It is clear to see that the algorithm is `O(n)` with a very small constant before `O(n)` (like 3). Also it looks like the space complexity is `O(1)`, because we have only three variable initialized. The problem is that one of these variables is a counter which potentially can grow up to `n` (when the array consists of the same numbers). And to store the number `n` you need `O(log (n))` space. So from theoretical point of view it is `O(n)` time and `O(log(n))` space. From practical, you can fit 2^128 number in a longint and this number of elements in the array is unimaginably huge.

Also note that the algorithm works only if there is a majority element. If such element does not exist it will still return some number, which will surely be wrong. (it is easy to modify the algorithm to tell whether the majority element exists)

History channel: this algorithm was invented somewhere in 1982 by Boyer, Moore and called Boyer–Moore majority vote algorithm.

I have recollections of this algorithm, which might or might not follow the 2K rule. It might need to be rewritten with stacks and the like to avoid breaking the memory limits due to function calls, but this might be unneeded since it only ever has a logarithmic number of such calls. Anyhow, I have vague recollections from college or a recursive solution to this which involved divide and conquer, the secret being that when you divide the groups in half, at least one of the halves still has more than half of its values equal to the max. The basic rule when dividing is that you return two candidate top values, one of which is the top value and one of which is some other value (that may or may not be 2nd place). I forget the algorithm itself.

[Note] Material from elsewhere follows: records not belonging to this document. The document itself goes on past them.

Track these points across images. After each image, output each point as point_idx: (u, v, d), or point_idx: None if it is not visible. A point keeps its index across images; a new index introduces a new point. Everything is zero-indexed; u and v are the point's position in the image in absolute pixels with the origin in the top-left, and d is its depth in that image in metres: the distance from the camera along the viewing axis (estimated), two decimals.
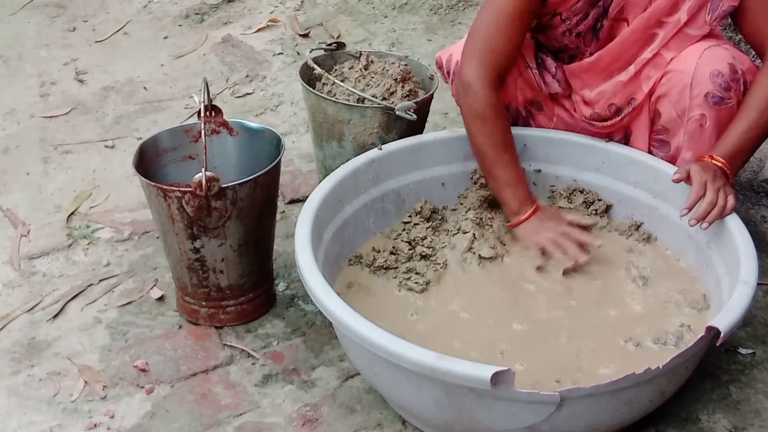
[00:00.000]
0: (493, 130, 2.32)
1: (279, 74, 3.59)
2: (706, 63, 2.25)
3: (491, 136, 2.32)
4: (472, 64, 2.32)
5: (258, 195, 2.26)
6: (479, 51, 2.33)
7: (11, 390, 2.22)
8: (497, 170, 2.33)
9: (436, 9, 3.92)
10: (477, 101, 2.31)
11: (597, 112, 2.43)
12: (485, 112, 2.31)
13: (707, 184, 2.14)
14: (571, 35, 2.41)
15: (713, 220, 2.12)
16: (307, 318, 2.40)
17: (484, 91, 2.31)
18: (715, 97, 2.25)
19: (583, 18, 2.37)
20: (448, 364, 1.78)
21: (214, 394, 2.19)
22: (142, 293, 2.50)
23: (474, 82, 2.31)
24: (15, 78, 3.62)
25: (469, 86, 2.32)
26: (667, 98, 2.31)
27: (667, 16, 2.29)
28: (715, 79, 2.24)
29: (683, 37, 2.30)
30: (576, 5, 2.35)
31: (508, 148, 2.35)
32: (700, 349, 1.93)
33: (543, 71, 2.47)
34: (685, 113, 2.29)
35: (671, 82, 2.30)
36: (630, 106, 2.38)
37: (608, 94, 2.40)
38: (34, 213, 2.84)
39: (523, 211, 2.33)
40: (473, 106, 2.32)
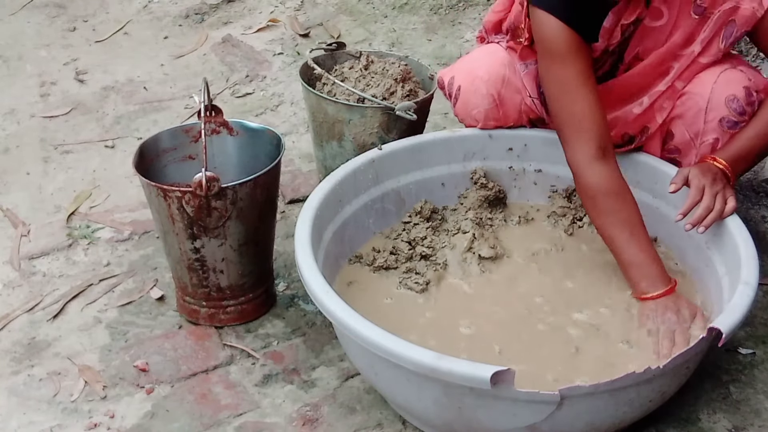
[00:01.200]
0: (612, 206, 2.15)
1: (279, 74, 3.59)
2: (721, 87, 2.23)
3: (609, 213, 2.15)
4: (574, 147, 2.18)
5: (258, 195, 2.26)
6: (573, 129, 2.19)
7: (11, 390, 2.22)
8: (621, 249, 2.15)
9: (436, 9, 3.92)
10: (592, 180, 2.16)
11: None
12: (603, 189, 2.15)
13: (705, 188, 2.13)
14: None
15: (709, 225, 2.11)
16: (307, 318, 2.40)
17: (595, 167, 2.16)
18: (729, 122, 2.24)
19: (601, 66, 2.34)
20: (448, 364, 1.78)
21: (214, 394, 2.19)
22: (142, 293, 2.50)
23: (585, 164, 2.17)
24: (15, 78, 3.62)
25: (580, 171, 2.19)
26: (681, 120, 2.30)
27: (683, 49, 2.26)
28: (731, 104, 2.23)
29: (696, 66, 2.28)
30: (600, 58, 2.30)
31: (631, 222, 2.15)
32: (702, 350, 1.93)
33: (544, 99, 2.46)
34: (698, 137, 2.28)
35: (686, 105, 2.28)
36: (643, 135, 2.37)
37: (621, 123, 2.36)
38: (34, 213, 2.84)
39: (653, 291, 2.13)
40: (589, 185, 2.17)
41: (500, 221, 2.47)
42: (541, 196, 2.57)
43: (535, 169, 2.55)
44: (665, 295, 2.12)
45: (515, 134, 2.53)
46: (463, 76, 2.46)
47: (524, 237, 2.43)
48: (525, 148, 2.53)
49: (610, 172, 2.18)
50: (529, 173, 2.56)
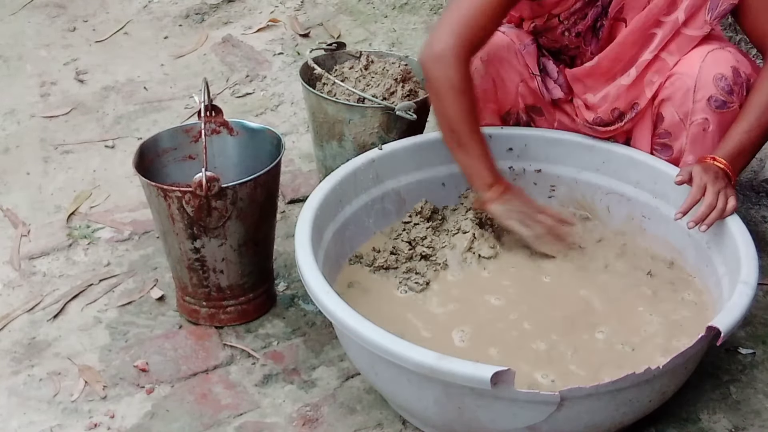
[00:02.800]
0: (470, 103, 2.28)
1: (279, 74, 3.59)
2: (709, 66, 2.24)
3: (466, 109, 2.27)
4: (448, 36, 2.25)
5: (258, 195, 2.26)
6: (456, 23, 2.26)
7: (11, 390, 2.22)
8: (472, 143, 2.28)
9: (436, 9, 3.92)
10: (453, 72, 2.24)
11: (600, 117, 2.42)
12: (461, 84, 2.25)
13: (707, 186, 2.13)
14: (571, 35, 2.41)
15: (712, 223, 2.12)
16: (307, 318, 2.40)
17: (459, 65, 2.24)
18: (717, 101, 2.24)
19: (582, 18, 2.36)
20: (449, 364, 1.78)
21: (215, 394, 2.19)
22: (143, 293, 2.50)
23: (449, 54, 2.25)
24: (15, 78, 3.62)
25: (442, 57, 2.25)
26: (670, 102, 2.31)
27: (665, 16, 2.28)
28: (719, 82, 2.23)
29: (683, 38, 2.29)
30: (574, 6, 2.34)
31: (477, 126, 2.31)
32: (701, 349, 1.93)
33: (545, 77, 2.47)
34: (687, 117, 2.29)
35: (674, 85, 2.29)
36: (633, 111, 2.38)
37: (611, 98, 2.39)
38: (35, 213, 2.84)
39: (497, 185, 2.30)
40: (448, 76, 2.25)
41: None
42: (541, 196, 2.56)
43: (535, 169, 2.55)
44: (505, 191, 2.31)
45: (515, 134, 2.53)
46: None
47: None
48: (525, 148, 2.53)
49: (470, 74, 2.29)
50: (529, 173, 2.56)
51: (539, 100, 2.52)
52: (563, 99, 2.49)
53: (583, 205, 2.54)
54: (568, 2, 2.34)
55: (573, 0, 2.33)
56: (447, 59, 2.25)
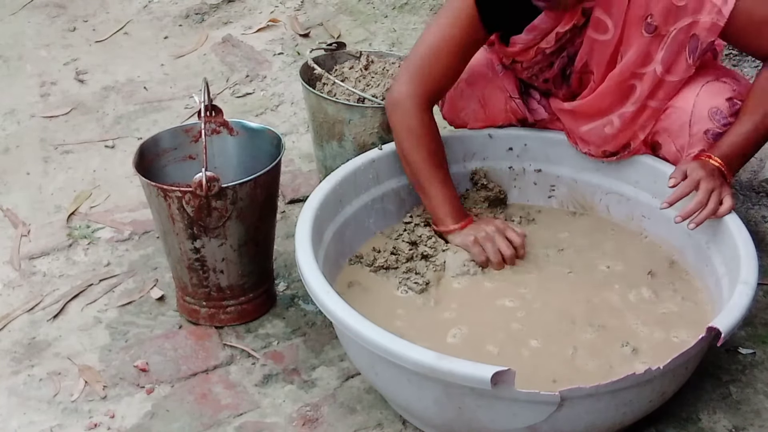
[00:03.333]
0: (427, 149, 2.31)
1: (279, 74, 3.59)
2: (704, 101, 2.22)
3: (423, 155, 2.31)
4: (406, 83, 2.32)
5: (258, 195, 2.26)
6: (414, 72, 2.32)
7: (11, 390, 2.22)
8: (432, 188, 2.32)
9: (436, 9, 3.92)
10: (410, 120, 2.31)
11: (591, 152, 2.43)
12: (419, 130, 2.31)
13: (701, 182, 2.11)
14: (538, 80, 2.41)
15: (701, 221, 2.10)
16: (307, 318, 2.40)
17: (417, 112, 2.31)
18: (714, 134, 2.22)
19: (548, 66, 2.36)
20: (449, 364, 1.78)
21: (215, 394, 2.19)
22: (143, 293, 2.50)
23: (404, 101, 2.31)
24: (15, 78, 3.62)
25: (398, 104, 2.32)
26: (666, 133, 2.30)
27: (641, 68, 2.25)
28: (714, 116, 2.21)
29: (668, 85, 2.25)
30: (535, 58, 2.34)
31: (443, 166, 2.34)
32: (701, 350, 1.93)
33: (529, 98, 2.48)
34: (684, 149, 2.28)
35: (670, 118, 2.28)
36: (625, 150, 2.38)
37: (598, 141, 2.39)
38: (35, 213, 2.84)
39: (457, 222, 2.32)
40: (405, 122, 2.32)
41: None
42: (541, 197, 2.57)
43: (535, 169, 2.55)
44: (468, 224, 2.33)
45: (515, 134, 2.53)
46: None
47: None
48: (525, 148, 2.53)
49: (432, 120, 2.34)
50: (529, 173, 2.56)
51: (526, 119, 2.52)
52: (549, 119, 2.49)
53: (583, 205, 2.54)
54: (528, 54, 2.33)
55: (533, 53, 2.32)
56: (404, 106, 2.32)
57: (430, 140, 2.33)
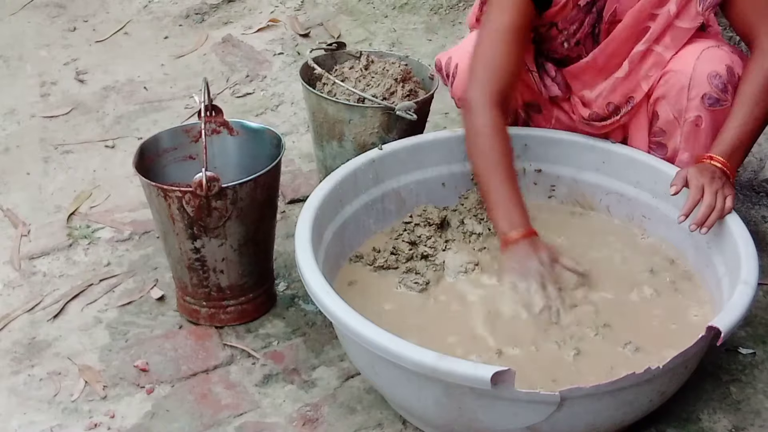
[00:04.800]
0: (491, 148, 2.25)
1: (279, 74, 3.59)
2: (704, 64, 2.25)
3: (486, 153, 2.26)
4: (474, 85, 2.31)
5: (258, 195, 2.26)
6: (479, 70, 2.31)
7: (12, 390, 2.22)
8: (491, 188, 2.23)
9: (437, 9, 3.92)
10: (478, 119, 2.28)
11: (596, 112, 2.43)
12: (485, 131, 2.26)
13: (704, 187, 2.13)
14: (570, 44, 2.41)
15: (712, 224, 2.12)
16: (307, 318, 2.40)
17: (485, 110, 2.27)
18: (711, 98, 2.24)
19: (579, 26, 2.37)
20: (449, 364, 1.78)
21: (215, 394, 2.19)
22: (143, 293, 2.50)
23: (474, 102, 2.29)
24: (15, 78, 3.62)
25: (469, 106, 2.30)
26: (665, 100, 2.31)
27: (658, 8, 2.29)
28: (713, 80, 2.24)
29: (676, 31, 2.29)
30: (571, 14, 2.35)
31: (506, 166, 2.25)
32: (701, 349, 1.93)
33: (543, 75, 2.48)
34: (681, 115, 2.29)
35: (669, 83, 2.30)
36: (628, 105, 2.38)
37: (606, 91, 2.40)
38: (35, 213, 2.84)
39: (514, 234, 2.17)
40: (474, 124, 2.29)
41: None
42: (542, 196, 2.57)
43: (535, 169, 2.55)
44: (524, 237, 2.17)
45: (515, 134, 2.52)
46: (460, 55, 2.49)
47: None
48: (525, 148, 2.53)
49: (500, 120, 2.28)
50: (529, 173, 2.56)
51: (537, 97, 2.52)
52: (561, 97, 2.49)
53: (584, 205, 2.54)
54: (565, 10, 2.34)
55: (570, 7, 2.33)
56: (469, 106, 2.30)
57: (496, 139, 2.26)
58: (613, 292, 2.24)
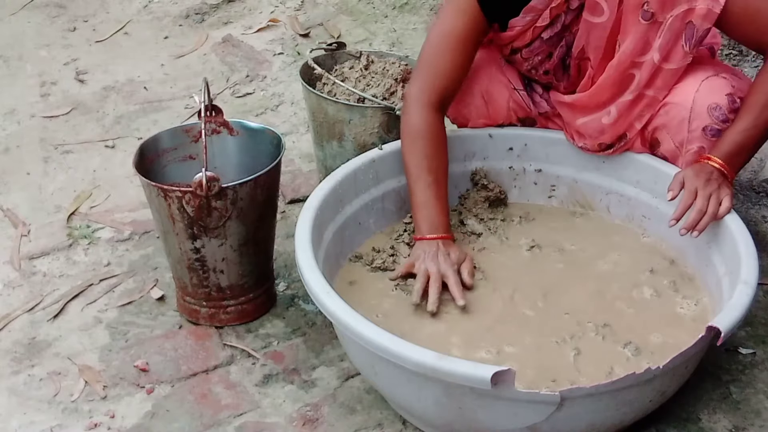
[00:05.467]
0: (422, 150, 2.27)
1: (279, 74, 3.59)
2: (703, 96, 2.22)
3: (417, 155, 2.27)
4: (415, 83, 2.34)
5: (258, 195, 2.26)
6: (422, 70, 2.33)
7: (12, 390, 2.22)
8: (417, 190, 2.25)
9: (437, 9, 3.92)
10: (412, 118, 2.30)
11: (587, 146, 2.43)
12: (418, 131, 2.29)
13: (698, 190, 2.13)
14: (539, 72, 2.41)
15: (703, 228, 2.11)
16: (307, 318, 2.40)
17: (421, 110, 2.29)
18: (713, 130, 2.23)
19: (547, 57, 2.36)
20: (449, 364, 1.78)
21: (215, 394, 2.19)
22: (143, 293, 2.50)
23: (413, 101, 2.31)
24: (15, 78, 3.62)
25: (407, 104, 2.33)
26: (666, 130, 2.30)
27: (640, 56, 2.25)
28: (713, 112, 2.21)
29: (666, 73, 2.26)
30: (533, 44, 2.34)
31: (433, 170, 2.27)
32: (701, 349, 1.93)
33: (531, 93, 2.48)
34: (683, 145, 2.28)
35: (669, 114, 2.28)
36: (621, 141, 2.38)
37: (595, 132, 2.39)
38: (35, 213, 2.84)
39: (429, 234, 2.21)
40: (408, 122, 2.31)
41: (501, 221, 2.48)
42: (542, 196, 2.57)
43: (536, 168, 2.55)
44: (439, 239, 2.21)
45: (515, 134, 2.53)
46: None
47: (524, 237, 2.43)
48: (525, 148, 2.53)
49: (435, 121, 2.31)
50: (529, 173, 2.56)
51: (529, 113, 2.52)
52: (551, 112, 2.49)
53: (584, 205, 2.54)
54: (525, 37, 2.34)
55: (530, 37, 2.33)
56: (409, 105, 2.33)
57: (428, 141, 2.29)
58: (613, 291, 2.25)
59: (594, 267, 2.33)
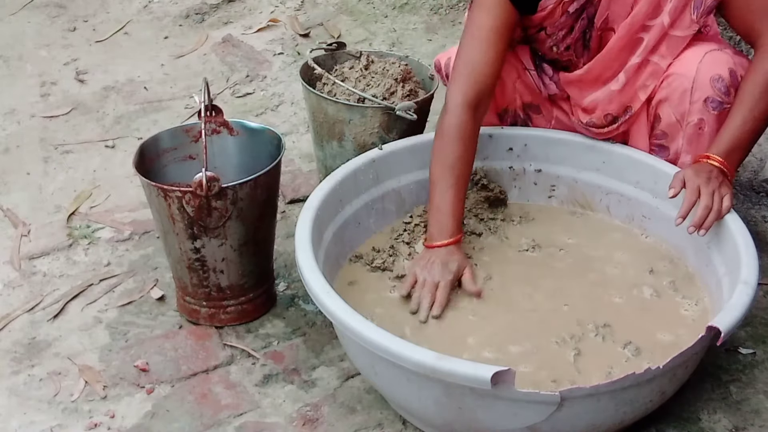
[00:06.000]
0: (451, 152, 2.26)
1: (279, 74, 3.59)
2: (707, 67, 2.24)
3: (444, 156, 2.26)
4: (452, 84, 2.32)
5: (258, 195, 2.26)
6: (459, 69, 2.32)
7: (12, 390, 2.22)
8: (436, 192, 2.25)
9: (437, 9, 3.92)
10: (448, 118, 2.28)
11: (593, 120, 2.42)
12: (450, 132, 2.27)
13: (701, 188, 2.13)
14: (560, 49, 2.41)
15: (710, 225, 2.12)
16: (307, 318, 2.40)
17: (457, 111, 2.28)
18: (714, 101, 2.24)
19: (569, 32, 2.37)
20: (449, 364, 1.78)
21: (215, 394, 2.19)
22: (143, 293, 2.50)
23: (450, 101, 2.30)
24: (15, 78, 3.63)
25: (446, 104, 2.31)
26: (667, 102, 2.31)
27: (651, 20, 2.28)
28: (715, 83, 2.23)
29: (672, 40, 2.28)
30: (560, 20, 2.34)
31: (455, 173, 2.25)
32: (701, 349, 1.93)
33: (541, 74, 2.48)
34: (684, 117, 2.29)
35: (671, 86, 2.29)
36: (626, 114, 2.38)
37: (603, 102, 2.39)
38: (35, 213, 2.84)
39: (438, 241, 2.22)
40: (442, 122, 2.30)
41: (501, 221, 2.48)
42: (542, 196, 2.57)
43: (536, 169, 2.55)
44: (444, 246, 2.21)
45: (515, 134, 2.53)
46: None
47: (524, 237, 2.43)
48: (525, 148, 2.53)
49: (470, 123, 2.29)
50: (529, 173, 2.56)
51: (536, 97, 2.52)
52: (560, 96, 2.49)
53: (584, 205, 2.54)
54: (554, 16, 2.34)
55: (559, 13, 2.33)
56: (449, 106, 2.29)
57: (458, 143, 2.26)
58: (613, 292, 2.25)
59: (594, 267, 2.33)
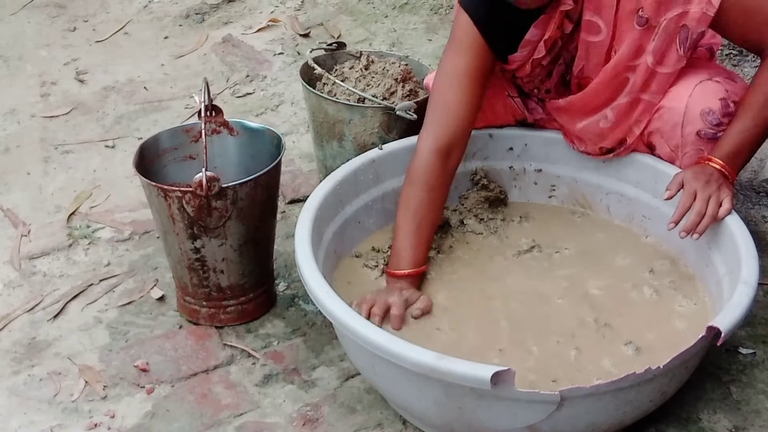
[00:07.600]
0: (415, 197, 2.23)
1: (279, 74, 3.59)
2: (696, 101, 2.21)
3: (408, 200, 2.24)
4: (425, 128, 2.28)
5: (258, 195, 2.26)
6: (432, 114, 2.28)
7: (12, 390, 2.22)
8: (397, 233, 2.23)
9: (437, 9, 3.92)
10: (416, 164, 2.25)
11: (588, 150, 2.42)
12: (416, 177, 2.24)
13: (697, 192, 2.12)
14: (540, 91, 2.40)
15: (703, 230, 2.11)
16: (307, 318, 2.40)
17: (427, 157, 2.24)
18: (707, 134, 2.22)
19: (548, 76, 2.36)
20: (449, 364, 1.78)
21: (215, 394, 2.19)
22: (143, 293, 2.50)
23: (421, 146, 2.27)
24: (15, 78, 3.63)
25: (417, 148, 2.28)
26: (659, 134, 2.29)
27: (634, 60, 2.24)
28: (706, 117, 2.21)
29: (661, 77, 2.24)
30: (533, 72, 2.33)
31: (418, 218, 2.22)
32: (701, 349, 1.93)
33: (526, 99, 2.47)
34: (678, 149, 2.28)
35: (662, 119, 2.27)
36: (621, 147, 2.37)
37: (591, 135, 2.38)
38: (35, 213, 2.84)
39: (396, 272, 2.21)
40: (411, 167, 2.26)
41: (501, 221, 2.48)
42: (542, 196, 2.57)
43: (536, 168, 2.55)
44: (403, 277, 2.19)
45: (515, 134, 2.53)
46: None
47: (524, 237, 2.43)
48: (525, 148, 2.53)
49: (439, 171, 2.25)
50: (529, 173, 2.56)
51: (527, 116, 2.52)
52: (547, 119, 2.49)
53: (584, 205, 2.54)
54: (525, 69, 2.33)
55: (529, 67, 2.32)
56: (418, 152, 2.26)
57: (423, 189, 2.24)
58: (613, 292, 2.25)
59: (594, 267, 2.33)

Proof of correctness for buti-oxa / Jason Hernandez's answer, assuming Jason's answer is the same as buti-oxa's answer and both work the way the algorithm described should work:

We define adjusted suspicion strength as being equal to suspicion strength if top value is selected or -suspicion strength if top value is not selected. Every time you pick the right number, the current adjusted suspicion strength increases by 1. Each time you pick a wrong number, it either drops by 1 or increases by 1, depending on if the wrong number is currently selected. So, the minimum possible ending adjusted suspicion strength is equal to number-of[top values] - number-of[other values]